Lo rememora con una pasión que contagia, al igual que lo hace al recordar el instante más duro, aunque esos fueron más. «Me quedaría con los primeros kilómetros de la Liege-Bastoña-Liege, con 1º C de temperatura y lloviendo durante seis horas. No sabía si iba a acabar, las condiciones climatológicas fueron horribles». Estuvo a punto de tirar la toalla, pero recordó «la ilusión por terminar». Su último monumento, la Milán-San Remo, comenzó también con algún traspiés. «Pensé que no terminaría poco antes de empezar. No llegaba en mi mejor momento, ya que arrastraba una anemia durante varios meses que aún no he conseguido recuperar». Aún así, continuó pedaleando contra los elementos . Reconoce que para seguir hacia adelante «la mente tiene que ir a la línea de meta o hacia atrás, a todo lo que has logrado, a la gente que está esperando que le digas que acabaste, a la llamada que harás al llegar para decir que por fin lo lograste».

Recorrido y meta del Tour de Flandes.
Recorrido y meta del Tour de Flandes.

Cruzar la línea de meta «es el momento del que siempre te acuerdas, es satisfacción pura y dura, una alegría que te llena entero». Según Adrián, es la última fase a la que se llega tras «una primera de nerviosismo, miedo, no sabes si va a ir bien, si el entrenamiento ha sido suficiente, hay factores que no puedes controlar». Una incertidumbre que da paso al momento de éxtasis «en el que sientes que lo estás logrando» y una tercera etapa en la que «las lagrimas saltan, es un cúmulo de sentimientos, echas de menos a la gente que te está animando, en el caso de mis padres, desde la propia carrera».

Giro de Lombardía.
Giro de Lombardía.

Nuevas metas

Adrián cursó estudios de Técnico de Animación de Actividades Físicas y Deportivas en el Cifp La Laboral y el ímpetu que le acompaña, también lo transmite. Imparte clases de spinning en Gijón, además de ejercer como entrenador personal, una dedicación que también le reporta una buena dosis de satisfacción. «Es gratificante ver crecer a tus alumnos y, como entrenador personal, los logros que ellos consiguen los sientes como propios, eres la mano que les ayuda a cruzar la línea meta. Se trata de una alegría compartida».

Adrián defiende que el ciclismo es un deporte que «se sigue más en el norte» de España, aunque «nada comparable al fútbol». Ensalza la cantera asturiana, con Iván García Cortina y Daniel Navarro como abanderados.

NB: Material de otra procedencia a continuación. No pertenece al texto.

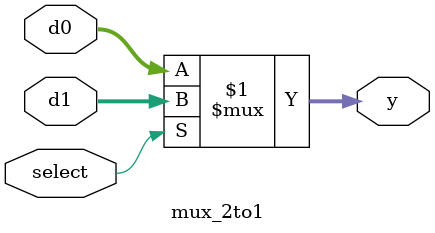
<source format=v>
`timescale 1ns / 1ps

module mux_2to1 (
    input       [31:0] d0, d1,
    input       select,
    output      [31:0] y
);

assign y = select ? d1 : d0;

endmodule

</source>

Reconoce con prudencia las sombras que rodean al mundo del ciclismo, esas noticias que empañan «todo lo que tú defiendes». Se trata del 'doping', una práctica que parece cotidiana en esta disciplina a pesar de que «yo no he visto a nadie dopándose ni sé a ciencia cierta que alguien se dope. Es verdad que, incluso en las categorías inferiores en las que compite gente como yo y tratándose de personas que no se ganan la vida con ello, hay casos en los que llegan a retirarles la licencia por ese tema. Es triste, pero es verdad que a día de hoy está más controlado y espero que llegue a ser algo que forme parte del pasado».

A la izquierda, durante la Milán San Remo; a la derecha, las cinco medallas conseguidas.
A la izquierda, durante la Milán San Remo; a la derecha, las cinco medallas conseguidas.

¿Y ahora qué? Esa es la pregunta que este intrépido gijonés del barrio de La Calzada se hizo en el momento del punto final de la Milán-San Remo, aunque sólo se trata de un punto y aparte. Ahora se plantea «cambiar de palo», luchar por el siguiente objetivo que «llevo mucho tiempo planeando. Hacer un Ironman, en España o fuera, aún no lo tengo decidido». Esto ya será el año que viene, de momento sigue recomponiéndose de la consecución del primer sueño de, seguro se auguran, muchos por cumplir.